IBBL is best performing bank in Bangladesh: Forbes

Last updated: July 11, 2016

Dhaka, Bangladesh (BBN)- The Islami Bank (Bangladesh) Limited (IBBL) is the largest and most profitable bank, and by all accounts one of the best-performing companies, in Bangladesh, according to the prestigious Forbes magazine.
The United States-based business magazine has also found that the Islami Bank has tapped into what is called the country’s “Two Rs” approach: ready-made garments and remittances from workers abroad.
Helping with industrialisation in a labour-intensive sector has generated employment even as millions of migrant workers send wages back home–either way, new customers to be had, the global magazine added.
“Small firms that the bank embraced have remained clients as they grow and go into other sectors like steel and power. It notably pushes to help women entrepreneurs,” the Forbes said in its article titled ‘Islami Bank: Bangladesh's Most-Watched Bankers,’ published recently.
Since the IBBL inception in 1983, it has grown threefold every five years. It has 10.7 million depositors, 27 per cent of Bangladeshi remittances and 23 per cent of the small and medium enterprises market.
Assets, at $9.3 billion, make it nearly the size of, say, AlliedBank in Pakistan or Asia Commercial Bank in Vietnam.
Despite its success, the bank has been dogged in recent years by suspicion that it has been used by, or even helped fund, Islamic terrorists, the news magazine observed. “No intent has been proven, but Islami Bank increasingly seems to be attending to image cleanup and domestic political sensitivities.”
“The regulatory authority has never come with such allegation that Islami Bank was ever engaged in terrorist financing,” says Mohammad Abdul Mannan, its managing director and chief executive. In an interview at the company’s head office, close to the Dhaka Stock Exchange on a wide street replete with nearly all the top banks in the country, he continues: “This bank is the most compliant bank in the country, according to the central bank. Yes, sometimes some [negative] perception may have [been there], but I feel it is no longer there.”
Without a doubt, funds from the Middle East have been at Islami Bank’s core: first the initial investors, later deposits by Bangladeshis, mostly construction and cleanup workers. Mr. Mannan, 64, largely built this business for the company. “If you ask me whether I know GCC [Arab Gulf] countries or not, I can tell you, I have visited every village in Saudi Arabia,” he says. “Each and every village. I did not see any Saudi citizen who can name villages and areas in his country like me.”

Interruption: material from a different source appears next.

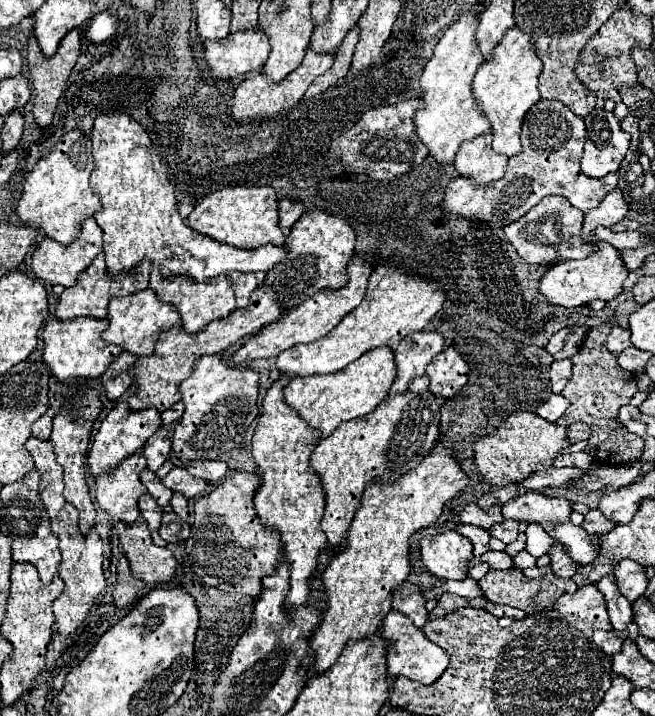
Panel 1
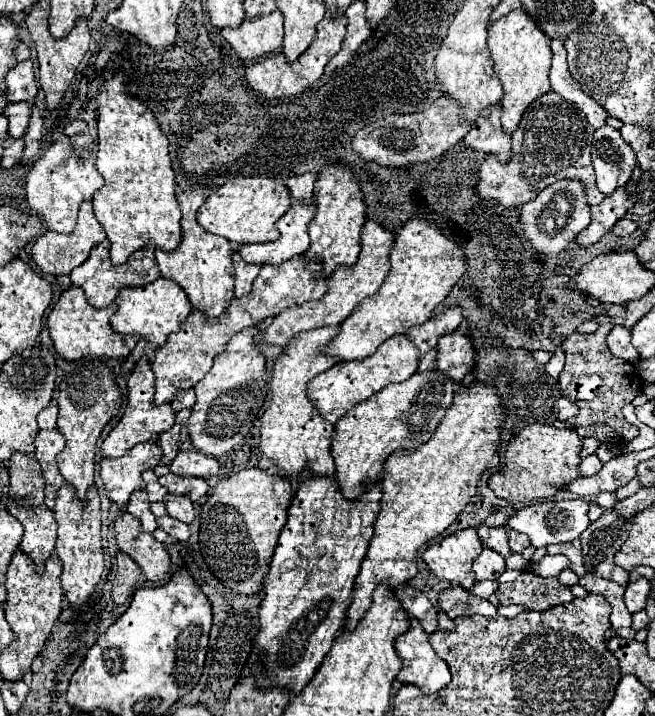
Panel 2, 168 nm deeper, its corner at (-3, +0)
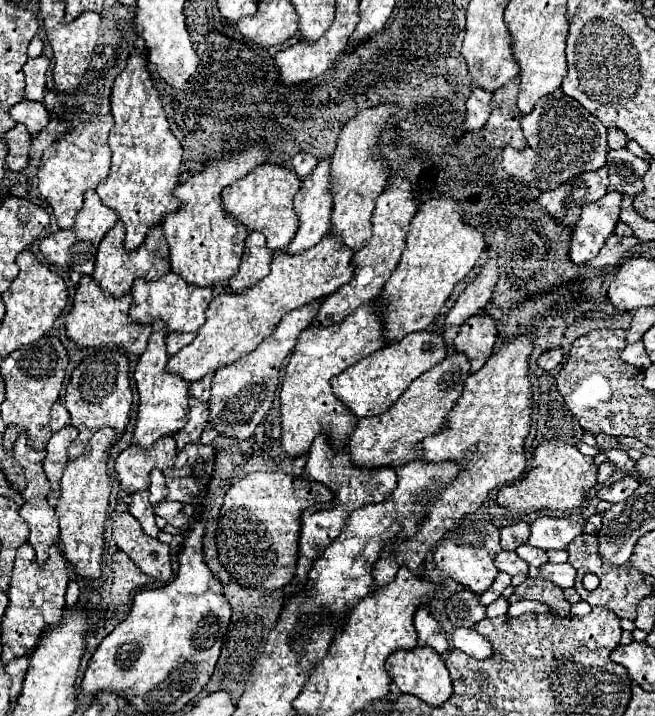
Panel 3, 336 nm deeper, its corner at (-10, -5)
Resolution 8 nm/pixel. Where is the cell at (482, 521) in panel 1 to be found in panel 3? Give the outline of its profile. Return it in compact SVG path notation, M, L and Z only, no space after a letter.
M502 551L498 553L496 557L496 567L504 573L508 573L510 577L514 575L528 575L528 563L524 559L520 559L514 551L508 553L508 551Z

The bank dispatched Mr. Mannan there in 1995. At the time, “My chairman congratulated me as ambassador of Islami Bank in Saudi Arabia. I thought as ambassador I should have many suits. I [had some] made, and I took a very big suitcase with me,” he recalls with a chuckle.
But he got there to find his prospective clients were washing cars, cleaning streets and laying bricks. He packed his suits away. Instead, one night, with a shawarma in hand and a Pepsi to wash it down, he sat on a pavement on the outskirts of Riyadh and offered food and conversation to a handful of his countrymen. They were soon surrounded by a few score, he remembers. He took the address of each person and visited them later.

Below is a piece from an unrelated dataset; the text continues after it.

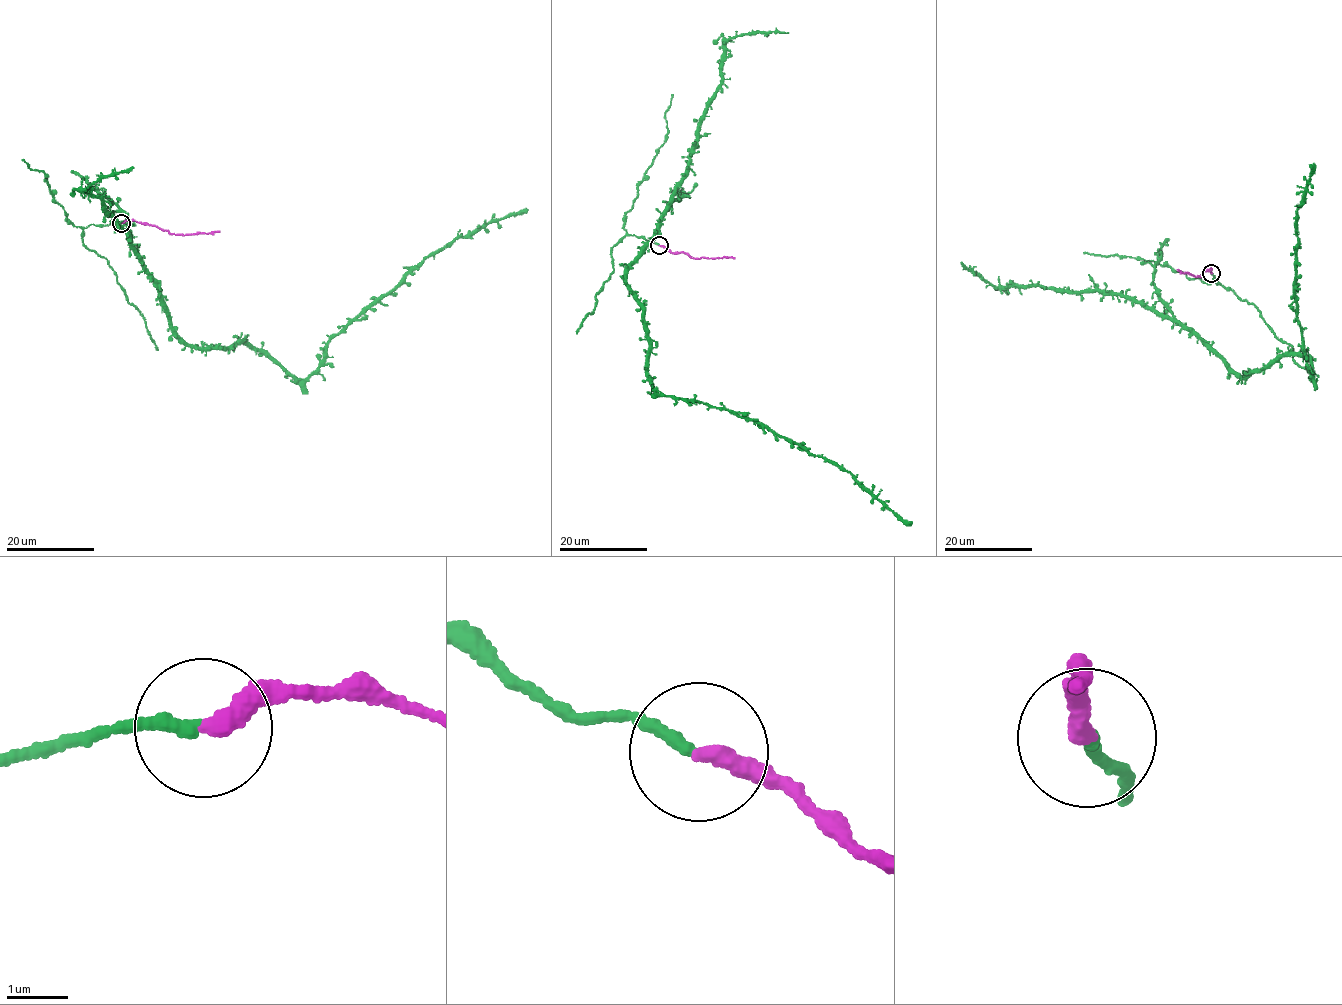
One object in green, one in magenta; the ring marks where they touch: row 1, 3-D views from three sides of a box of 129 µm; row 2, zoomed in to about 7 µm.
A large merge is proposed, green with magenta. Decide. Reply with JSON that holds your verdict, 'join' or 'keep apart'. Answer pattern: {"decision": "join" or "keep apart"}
{"decision": "join"}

That was the start. Over the next five years he would spend evenings at the giant village sheds where Bangladeshi laborers repair to eat and sleep after a workday in different desert areas. At each he would find 2,000 to 3,000 potential account holders, preparing for the day when they would return home to small nest eggs. He’d be up all night conducting these meetings. (Even today he doesn’t sleep for more than two or three hours a night, he says.) Mr. Mannan says he wrote introductions to open accounts for 70,000 depositors.
Even as it grew, Islami Bank did not venture into businesses that are considered haraam (off-limits), like smoking. The bank finances the import of fertilizers, for instance, but will not finance what’s used to grow tobacco, a big crop in Bangladesh.
Dr. Atiur Rahman, Bangladesh’s respected central banker until earlier this year, said that in his seven-year tenure scrutiny of Islami Bank’s operations he never found a direct link to any terrorism-related activities. But he did see that changes were made to the bank’s board. “The government had a suspicion that if the board has only their people, or Islamic people, they might miss some untoward activity. The bank has come out of that shadow now.”
Dhaka’s rivalrous banking community respects the IBBL as a tightly run ship. While most of the 56 banks in the country are plagued by rising nonperforming loans, poor management and operational inefficiency–Islami Bank is one of the few that isn’t, says Fahmida Khatun, research director at the Center for Policy Dialogue (CPD), an NGO in the capital that researches the macro-economy, trade and development policies.